No ha sido la única que han vivido los inga, habitantes del humilde poblado, hogar de unas 2.500 personas, perdido en las montañas de Nariño, al sur de Colombia. Hubo una época en la que llegaron a ver cuatro asesinados por semana. Hasta que decidieron cambiar de vida.

«Este es un pueblo que desde 1985 fue afectado por todos los grupos armados. Primero las guerrillas. El M19, el ELN, las Farc… Después por los paramilitares y también por el narcotráfico. Especialmente por lo que se llama cultivos de amapola (opio). Estuvieron durante 12 años y en ese tiempo el pueblo estuvo al borde de la extinción física y cultural», lamenta Hernando Chindoy, uno de los líderes de la comunidad.

En su época de máxima extensión, los cultivos ilícitos en la zona alcanzaban las 2.500 hectáreas. Daban, por supuesto, mucho dinero a un lugar muy pobre. «Recibíamos entre 4.000 y 8.000 millones de pesos por semana (entre 1,1 y 2,2 millones de euros) y sin embargo nunca avanzamos en educación, en salud, en temas de economía… Al contrario, lo que había era más violencia. Cada semana siempre había un muerto. Y era complicado, porque para 1990 éramos 1.600 personas, pero para 1994 habíamos crecido a más de 35.000 en esta comunidad», rememora Chindoy.

Las historias de los campesinos más veteranos de la zona dan cuenta de esa violencia. De asesinatos frente a la pequeña escuela local. De guerrilleros que pasaban por la aldea y se metían a dormir en las casas particulares. Protestar no era una opción.

Cómplices de los daños

Unos años después los inga decidieron cambiar. «La comunidad discutió internamente cómo podía continuar viviendo. Decidimos no seguir con los cultivos de uso ilícito, porque somos cómplices de los daños que le estamos causando a nuestra vida como pueblo, a la de otros seres humanos y a la de la tierra. En 2004 lo dejamos», explica Chindoy.

La solución para sobrevivir la encontraron en un pequeño grano de color rojizo. El café salvó Aponte, creen sus habitantes.

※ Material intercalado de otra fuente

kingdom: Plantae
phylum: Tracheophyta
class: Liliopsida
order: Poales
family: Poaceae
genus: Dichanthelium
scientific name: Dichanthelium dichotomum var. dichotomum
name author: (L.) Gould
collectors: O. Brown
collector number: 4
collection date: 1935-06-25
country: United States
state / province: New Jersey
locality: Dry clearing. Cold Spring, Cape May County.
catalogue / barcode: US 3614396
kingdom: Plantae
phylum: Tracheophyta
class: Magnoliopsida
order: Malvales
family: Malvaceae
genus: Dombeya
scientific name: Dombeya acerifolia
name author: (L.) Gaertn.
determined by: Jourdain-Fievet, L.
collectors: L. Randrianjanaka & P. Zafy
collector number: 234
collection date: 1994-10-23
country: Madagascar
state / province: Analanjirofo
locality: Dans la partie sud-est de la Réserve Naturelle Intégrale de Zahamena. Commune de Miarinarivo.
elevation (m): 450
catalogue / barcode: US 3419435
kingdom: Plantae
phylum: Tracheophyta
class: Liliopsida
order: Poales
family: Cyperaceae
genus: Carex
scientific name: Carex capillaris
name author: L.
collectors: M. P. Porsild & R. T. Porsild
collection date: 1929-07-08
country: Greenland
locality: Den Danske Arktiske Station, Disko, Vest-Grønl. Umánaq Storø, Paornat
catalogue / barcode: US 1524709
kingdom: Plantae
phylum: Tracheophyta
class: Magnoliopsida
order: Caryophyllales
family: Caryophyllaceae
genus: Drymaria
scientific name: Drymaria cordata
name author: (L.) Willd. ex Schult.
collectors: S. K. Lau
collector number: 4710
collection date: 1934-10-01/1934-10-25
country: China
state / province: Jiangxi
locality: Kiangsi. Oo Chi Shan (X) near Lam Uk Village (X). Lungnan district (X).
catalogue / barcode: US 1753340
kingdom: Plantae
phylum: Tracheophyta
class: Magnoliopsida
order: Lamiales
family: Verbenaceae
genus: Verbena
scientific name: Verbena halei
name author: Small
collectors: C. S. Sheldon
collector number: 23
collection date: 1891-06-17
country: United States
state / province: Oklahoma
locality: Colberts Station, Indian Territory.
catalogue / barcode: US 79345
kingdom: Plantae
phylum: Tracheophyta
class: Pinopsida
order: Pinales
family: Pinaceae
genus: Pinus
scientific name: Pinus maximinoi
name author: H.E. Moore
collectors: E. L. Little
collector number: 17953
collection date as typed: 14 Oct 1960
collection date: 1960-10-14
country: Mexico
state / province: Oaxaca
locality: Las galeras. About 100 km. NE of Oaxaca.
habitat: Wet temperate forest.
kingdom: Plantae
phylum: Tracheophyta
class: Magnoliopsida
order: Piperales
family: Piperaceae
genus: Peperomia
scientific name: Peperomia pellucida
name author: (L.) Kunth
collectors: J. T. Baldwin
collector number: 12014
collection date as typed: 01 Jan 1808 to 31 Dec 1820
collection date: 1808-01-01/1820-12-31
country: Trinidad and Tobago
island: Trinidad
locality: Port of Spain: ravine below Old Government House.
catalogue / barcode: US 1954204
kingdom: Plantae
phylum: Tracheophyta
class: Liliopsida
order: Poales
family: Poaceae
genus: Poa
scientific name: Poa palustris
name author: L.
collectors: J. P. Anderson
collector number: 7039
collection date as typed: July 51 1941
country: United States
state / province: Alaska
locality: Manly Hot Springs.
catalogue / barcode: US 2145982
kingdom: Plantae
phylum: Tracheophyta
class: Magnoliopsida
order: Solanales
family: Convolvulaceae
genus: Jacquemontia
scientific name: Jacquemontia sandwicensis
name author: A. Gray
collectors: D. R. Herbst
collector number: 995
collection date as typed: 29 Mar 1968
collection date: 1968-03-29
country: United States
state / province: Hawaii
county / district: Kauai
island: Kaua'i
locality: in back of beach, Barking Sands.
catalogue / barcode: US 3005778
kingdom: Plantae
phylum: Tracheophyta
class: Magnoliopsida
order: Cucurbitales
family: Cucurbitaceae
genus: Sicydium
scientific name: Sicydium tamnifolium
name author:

«La gente dijo no más. Y empezamos a plantar café. En este momento tenemos a unas 320 familias que viven de él. Cosechamos 280 toneladas cada año. Estamos a entre 1.800 y 2.300 metros de altura sobre el nivel del mar y, por supuesto, sale un café muy bueno», dice Chindoy, que ayuda a administrar una tienda en Bogotá de Wuasikamas, una de las marcas producidas en el lugar. Fue premiada en 2015 con el Premio Ecuatorial de Naciones Unidas al desarrollo sostenible local.

«Le ha gustado a la gente. Nos han dicho que es un esfuerzo de resistir. Y eso lo sabemos. Para estar aquí vivos hemos resistido más de 500 años por estar perviviendo física y culturalmente», cree Chindoy. Los Inga han conseguido que todo el proceso de producción, desde la recolección hasta el empaquetado, se haga en Aponte. Se organizan de forma cooperativa.

En la pequeña aldea entra ahora mucho menos dinero que antes, pero el lugar es mucho más tranquilo. «Hay una pobreza económica, pero la vida es distinta. Uno antes estaba secuestrado en su propia casa. No podemos explicar cómo estamos vivos sin el café y el proceso de transformación que hicimos. Tuvimos atentados y fuimos amenazados», dice Chindoy.

Podrían seguir sus pasos otras comunidades campesinas dedicadas ahora a la siembra de amapola y coca. El pacto entre Colombia y las FARC, de 2016, creó un programa de sustitución de cultivos de uso ilícito. Incluye un proyecto de ley que impediría la persecución penal de campesinos que acaben con plantaciones ilegales. Una experiencia que podría desarrollarse también en México.